Assigned task:
In the items, from the first line up to and including the line with "Voor iOS en Android", swap "nieuwsbrief" for "mailinglijst" and write those lines out again with nothing else changed.

Start of Provided information

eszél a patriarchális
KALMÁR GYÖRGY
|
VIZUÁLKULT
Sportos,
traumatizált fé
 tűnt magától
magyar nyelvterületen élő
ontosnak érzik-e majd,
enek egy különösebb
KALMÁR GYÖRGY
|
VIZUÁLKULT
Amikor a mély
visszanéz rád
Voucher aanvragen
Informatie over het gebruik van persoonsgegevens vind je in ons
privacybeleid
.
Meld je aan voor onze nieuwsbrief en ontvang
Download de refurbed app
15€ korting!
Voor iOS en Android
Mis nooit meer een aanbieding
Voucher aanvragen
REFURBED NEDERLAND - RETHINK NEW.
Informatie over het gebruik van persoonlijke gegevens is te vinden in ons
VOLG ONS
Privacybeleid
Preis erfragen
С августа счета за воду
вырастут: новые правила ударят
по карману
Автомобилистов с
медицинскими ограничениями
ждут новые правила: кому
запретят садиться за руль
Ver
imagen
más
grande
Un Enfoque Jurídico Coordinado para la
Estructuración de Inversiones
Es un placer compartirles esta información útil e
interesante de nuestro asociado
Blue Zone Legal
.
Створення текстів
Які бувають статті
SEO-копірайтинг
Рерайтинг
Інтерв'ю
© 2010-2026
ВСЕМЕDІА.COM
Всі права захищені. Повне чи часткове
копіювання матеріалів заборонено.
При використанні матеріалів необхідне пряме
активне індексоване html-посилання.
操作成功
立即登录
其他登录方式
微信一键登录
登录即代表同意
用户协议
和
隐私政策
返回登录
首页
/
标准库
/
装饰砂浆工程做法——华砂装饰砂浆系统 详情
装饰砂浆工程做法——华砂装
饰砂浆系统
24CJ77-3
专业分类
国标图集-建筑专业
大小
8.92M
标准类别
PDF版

End of Provided information

Reply to the task:
eszél a patriarchális
KALMÁR GYÖRGY
|
VIZUÁLKULT
Sportos,
traumatizált fé
 tűnt magától
magyar nyelvterületen élő
ontosnak érzik-e majd,
enek egy különösebb
KALMÁR GYÖRGY
|
VIZUÁLKULT
Amikor a mély
visszanéz rád
Voucher aanvragen
Informatie over het gebruik van persoonsgegevens vind je in ons
privacybeleid
.
Meld je aan voor onze mailinglijst en ontvang
Download de refurbed app
15€ korting!
Voor iOS en Android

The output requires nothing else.